Like many on the internet may say, gaming has become too complicated. Sure, we expect a lot of depth for the $60 we pay for a game, but some games are so off-putting in their first hour or so of gameplay, that it’s easy to just give up and move on to something else. I’m personally turned off if a game has me go through a training simulator, or some other tutorial that takes much longer to explain how the game works than necessary. Things weren’t always this way.

I grew up in a time where all you had to do is press the start button to get things going. Granted, game controllers had fewer buttons back in the late 80s and early 90s, but games made in that time never had to stop and explain on how you play the game for a good half-hour. Games like The Legend Of Zelda: A Link To The Past and Super Metroid made learning the ropes of the game a more seamless experience. Less a tutorial, the beginning acts of those two games eased gamers on how to make their way around the game. It wasn’t following on-screen prompts, or mimicking what the tutorial is dictating on how to execute a move, rather the game’s plot and story began from the start, and eased players into the gameplay before gradually increasing the difficulty of the game itself.

The original GoldenEye 007 (left) cut to the chase. GoldenEye 007 Reloaded (right) has to force a training mission on you before you can get into the game.
A great example of the “then and now” comparisons of gaming comes down to GoldenEye 007. If you sit Rare’s 1997 original against Eurocom’s 2010 remake of the game, there’s a larger difference than just visual quality, play control and plot adjustment. The original GoldenEye put you straight into the game after the title screen. The remake from Eurocom has players begin the game with a training tutorial on how to play the game, which lasts close to 10 minutes. If the original game was so easy to get into, why does the remake need a tutorial (and I’m talking about the 360 port of the Wii game, which should have been a brain-dead simple affair).

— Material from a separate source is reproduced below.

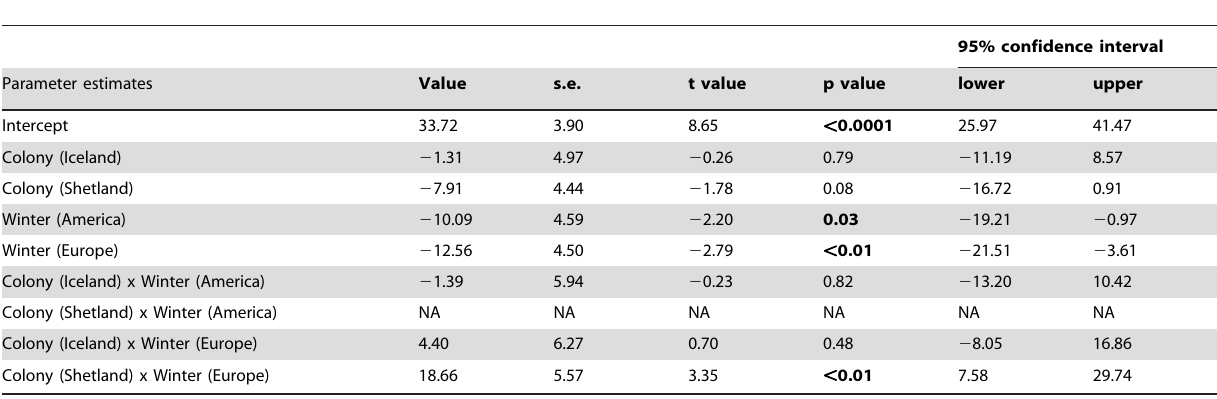
Table 1. Parameter estimates for type III general linear model (GLM) assessing the influence of wintering area (i.e., Africa, America and Europe) and breeding colony (i.e., Bjørnøya, Iceland and Shetland) on feather corticosterone levels of breeding great skua ( Stercorarius skua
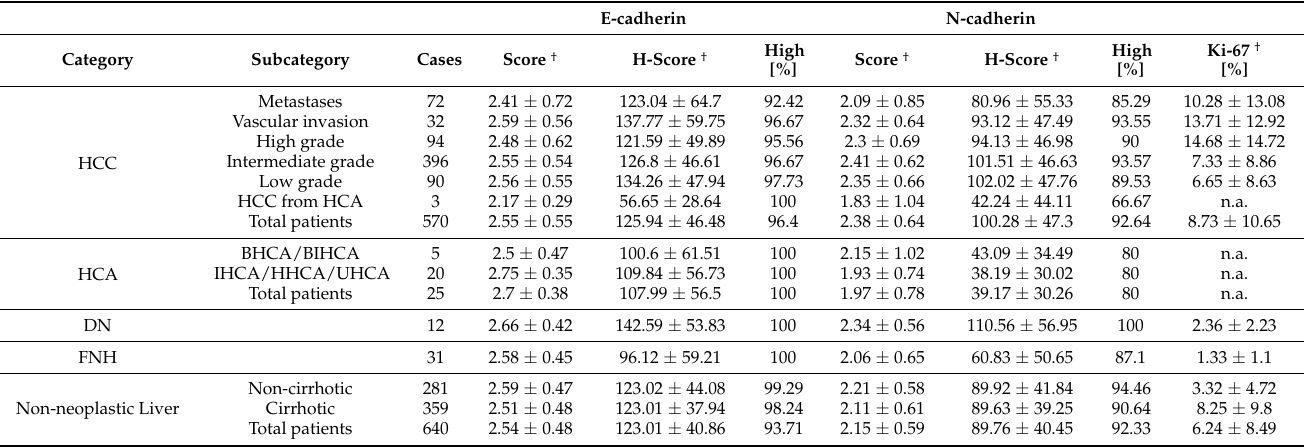
Table 1. Immunohistochemical evaluation of E- and N-cadherin as well as Ki-67 in HCC, HCA, FNH, and non-neoplastic liver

Another example demonstrates a longtime developer being clueless to its modern competition. Polyphony Digital was once considered (and still considered by some) one of the only developers to get racing simulation right on consoles. For four installments, the Gran Tursimo series was fairly untouchable by its competition, but was so completely rigid in its design, that you had to invest a good deal of time in its license tests before you could really get into the game. It’s something that fans of the series grew to accept over time. Then Microsoft and Turn 10 came out with Forza Motorsport in 2005, which proved to be the first real competition for Sony and Polyphony’s racing franchise. The difference between Microsoft and Sony’s racers is that Forza doesn’t bog players down with all the minute details if they don’t feel like it. Even after a two FM releases on the Xbox 360, Polyphony seemed ignorant to what that franchise had done over the years. The prospect of going through ANOTHER series of license tests seemed all the more unappealing when compared to Forza Motorsport’s instant action.

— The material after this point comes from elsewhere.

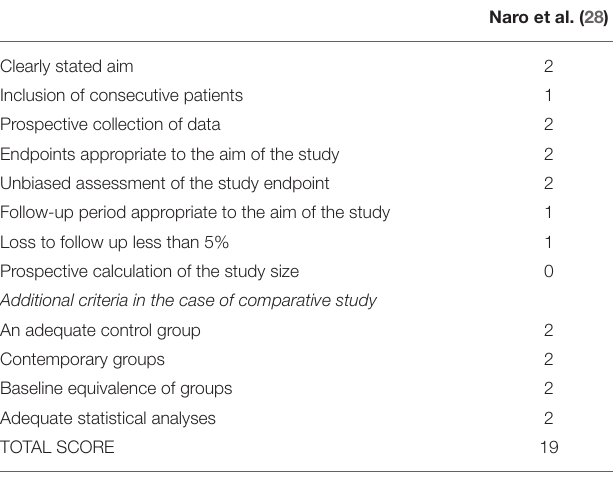
TABLE 6 | Individual MINORS score.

There are gamers like me who don’t have a lot of time to play games anymore. We may be lucky to have a couple of hours a week to play games, in between work and whatever else. So if a game wants to take 15-20 minutes of my time to teach me how to play it, I’m turned off by that prospect. I want to start from the word go, and slowly learn the ropes, rather than be forced to go through a tutorial. I doubt games will become simpler with the next generation of systems coming soon, but it would be nice if gameplay design would evolve to something simpler. At the very least, please kill off the training missions of first-person shooters. 

1 comment:

  1. I couldn't agree more. If it aint broke, don't fix it. And less is more most of the time. Adding things doesn't make a game better if you do it mindlessly.